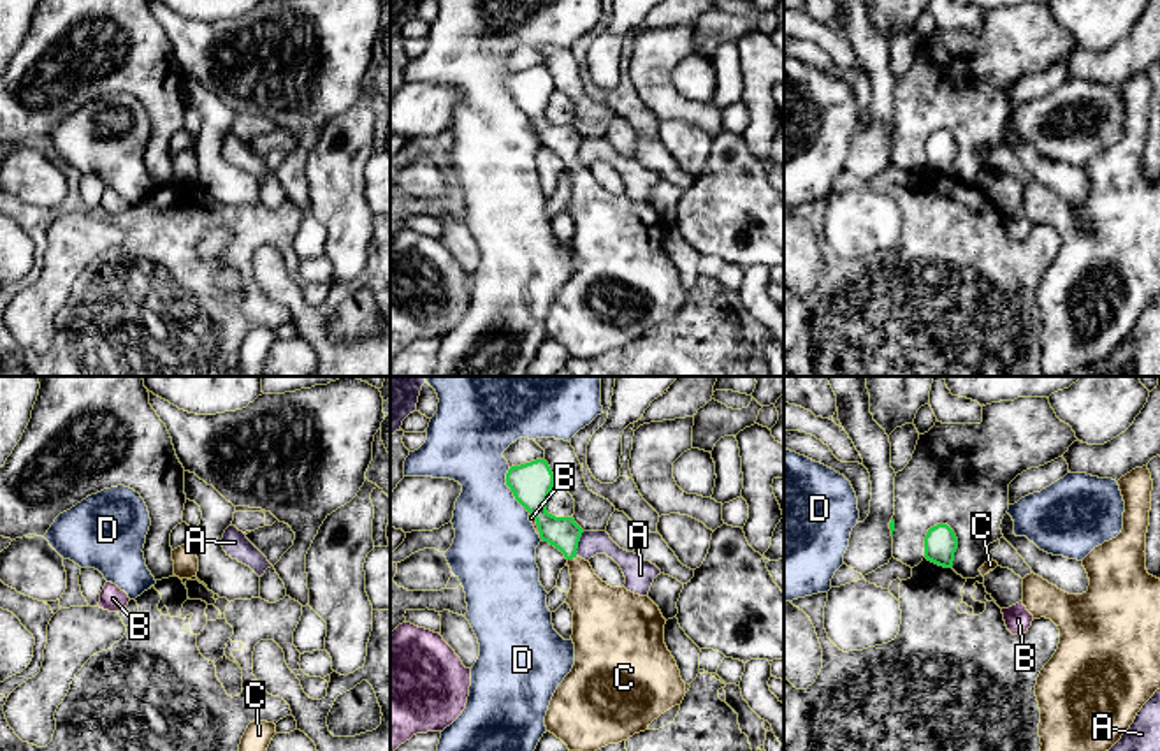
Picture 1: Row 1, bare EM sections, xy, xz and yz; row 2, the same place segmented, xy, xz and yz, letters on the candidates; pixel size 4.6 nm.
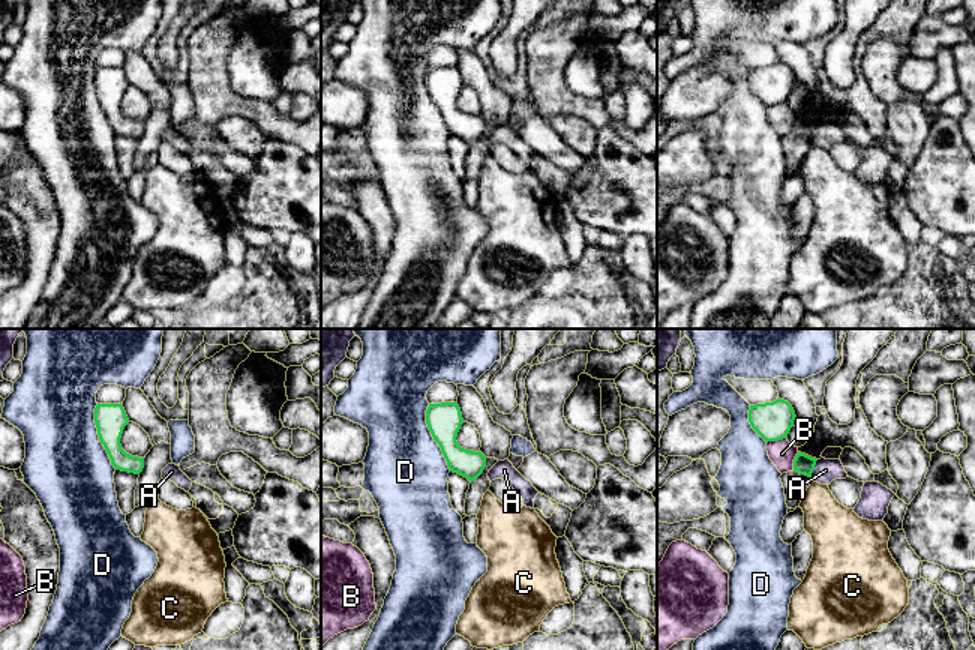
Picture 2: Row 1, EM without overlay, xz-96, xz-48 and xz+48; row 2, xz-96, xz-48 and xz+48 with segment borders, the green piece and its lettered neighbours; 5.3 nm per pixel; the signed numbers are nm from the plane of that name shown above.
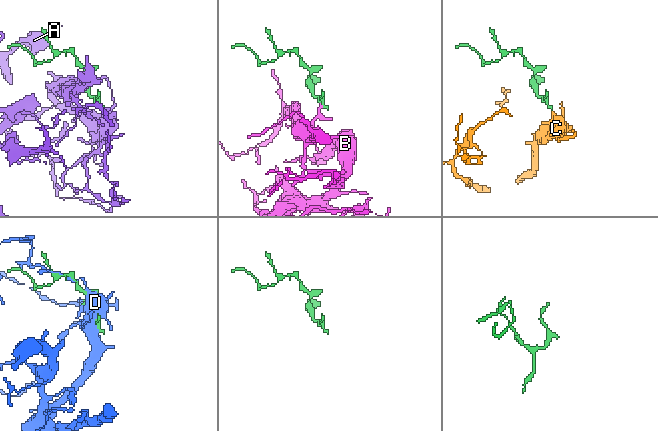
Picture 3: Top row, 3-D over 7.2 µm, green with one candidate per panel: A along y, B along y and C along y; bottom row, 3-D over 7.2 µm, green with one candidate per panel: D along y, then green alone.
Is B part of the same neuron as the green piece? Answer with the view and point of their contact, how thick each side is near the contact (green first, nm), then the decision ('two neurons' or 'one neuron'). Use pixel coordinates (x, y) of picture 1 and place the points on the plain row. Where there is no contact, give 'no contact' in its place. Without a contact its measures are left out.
contact xz (536, 129); calibres 190 and 20 nm; two neurons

● **WHAT THE TASK REQUIRES**
Only the lines from the one containing "Is B part of" to the end of the records should be repeated, exactly as they appear.

● **REPLY**
Is B part of the same neuron as the green piece? Answer with the view and point of their contact, how thick each side is near the contact (green first, nm), then the decision ('two neurons' or 'one neuron'). Use pixel coordinates (x, y) of picture 1 and place the points on the plain row. Where there is no contact, give 'no contact' in its place. Without a contact its measures are left out.
contact xz (536, 129); calibres 190 and 20 nm; two neurons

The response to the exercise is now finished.